The second you engage with your colleagues or your family, there’s the opportunity for microstress. It might start as soon as you wake up: You turn on your phone, and there’s an email somebody sent late last night asking you to do something, and you panic because you wish you had read the email and addressed the matter last night. Meanwhile, you’re hurrying to get out the door, and you have kids who are going to be late for school, so you exchange some curt words with them. Next, you’re at work, and you get a confusing note from your manager.
Nothing terrible has happened, but it’s all eating away at you. And by the end of the day, your cup is brimming with microstress. You might snap at someone—even those you respect and love—because you’ve been pushed over the edge. Or you feel so wiped that you can’t muster the energy to do something you would have otherwise enjoyed.
You noted that most people don’t notice individual microstressors. Should they? And if so, how?

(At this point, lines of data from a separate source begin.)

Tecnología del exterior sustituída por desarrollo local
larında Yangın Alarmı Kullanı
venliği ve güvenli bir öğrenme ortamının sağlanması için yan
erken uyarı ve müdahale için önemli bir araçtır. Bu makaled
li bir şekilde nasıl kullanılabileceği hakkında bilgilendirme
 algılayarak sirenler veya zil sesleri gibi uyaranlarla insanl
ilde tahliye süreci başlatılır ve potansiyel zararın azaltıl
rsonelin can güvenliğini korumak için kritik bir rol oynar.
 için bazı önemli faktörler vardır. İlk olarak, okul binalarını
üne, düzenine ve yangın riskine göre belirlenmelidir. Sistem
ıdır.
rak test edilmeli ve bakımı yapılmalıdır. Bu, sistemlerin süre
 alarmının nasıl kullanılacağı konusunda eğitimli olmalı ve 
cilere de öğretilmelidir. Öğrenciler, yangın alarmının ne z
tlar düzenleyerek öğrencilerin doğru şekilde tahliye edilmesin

In our book we discuss 14 different types of microstress, and we offer different suggestions for identifying and mitigating each kind. One thing you can try is being attentive to your inner voice. If you have an interaction with someone and you immediately have a bunch of questions that you don’t express, or you walk away feeling vaguely annoyed, that’s an indication that something’s not quite right.

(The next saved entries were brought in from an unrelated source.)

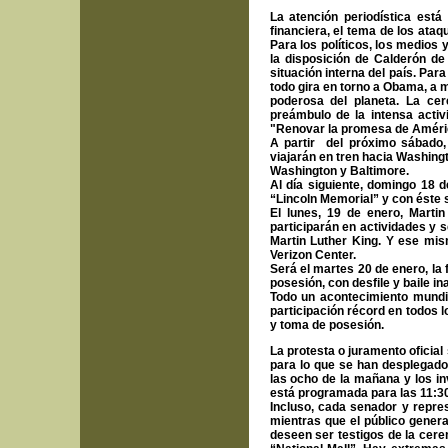
La atención periodística está
financiera, el tema de los ata
Para los políticos, los medios 
la disposición de Calderón de 
situación interna del país. Par
todo gira en torno a Obama, a 
poderosa del planeta. La cer
preámbulo de la intensa activ
"Renovar la promesa de Améric
A partir del próximo sábado,
viajarán en tren hacia Washingt
Washington y Baltimore.
Al día siguiente, domingo 18 d
“Lincoln Memorial” y con éste se
El lunes, 19 de enero, Marti
participarán en actividades y
Martin Luther King. Y ese mis
Verizon Center.
Será el martes 20 de enero, l
posesión, con desfile y baile in
Todo un acontecimiento mundi
participación récord en todos l
y toma de posesión.
La protesta o juramento oficial
para lo que se han desplegado
las ocho de la mañana y los i
está programada para las 11:30
Incluso, cada senador y repre
mientras que el público gener
deseen ser testigos de la cerem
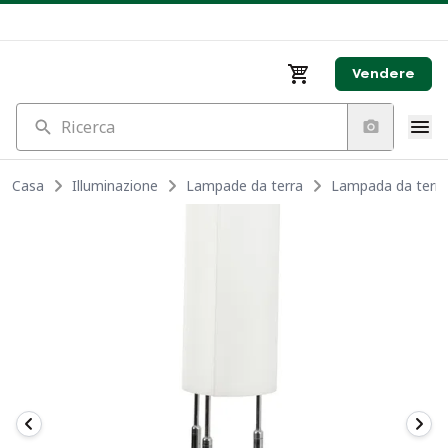
Vendere
Ricerca
Casa
Illuminazione
Lampade da terra
Lampada da terra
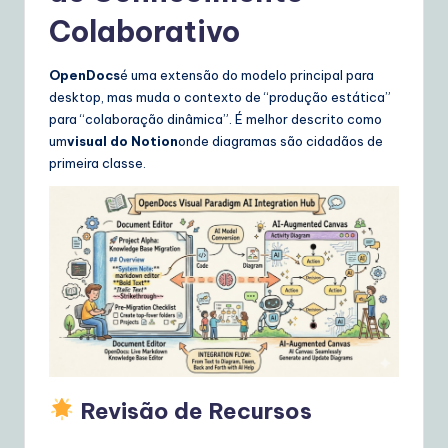
Colaborativo
OpenDocs
é uma extensão do modelo principal para
desktop, mas muda o contexto de “produção estática”
para “colaboração dinâmica”. É melhor descrito como
um
visual do Notion
onde diagramas são cidadãos de
primeira classe.
Revisão de Recursos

In the workplace, one common source of microstress is misaligned priorities. In the old days, you would work with the same group of people for a long time, and you got to know them pretty well. Now, we’re apt to collaborate on many different projects and teams, which means you might not know or trust your colleagues fully. You don’t know yet how much you can rely on them, so you work kind of defensively.
One way to manage that lack of trust is by making an effort to improve communication. At a minimum, I’d recommend taking five minutes before a meeting ends to recap what was agreed and write it down on a white board or type it into an email that you send to everybody. Just being very clear—I’m going to do this by this date—can relieve some of the pressure.
What about meditation, yoga, or other stress-relieving techniques? Do they combat microstress?
Those are good things, but they’re just making you stronger to deal with more and more. We identified a small sub-set of the high achievers we interviewed who we deemed the 10-percenters. These people had as much microstress in their life as any of the other high performers, but they seemed to manage better than the rest because they were able to kind of rise above it; they had decided not to let certain things under their skin.
They were also really good at finding purpose and connection. Some carved out specific time for their interests and friendships; an older neurosurgeon told us he started playing in a rock band on weekends with 20-somethings. Others found purpose in the smallest of moments. One woman told us about standing in line at a drugstore during the height of the pandemic near an elderly man who didn’t know how to make a vaccine appointment online. She sat with him for 10 minutes and helped him make the appointment. Just taking a few minutes out of her day to connect with another human being in a kind and meaningful way had a big impact on her.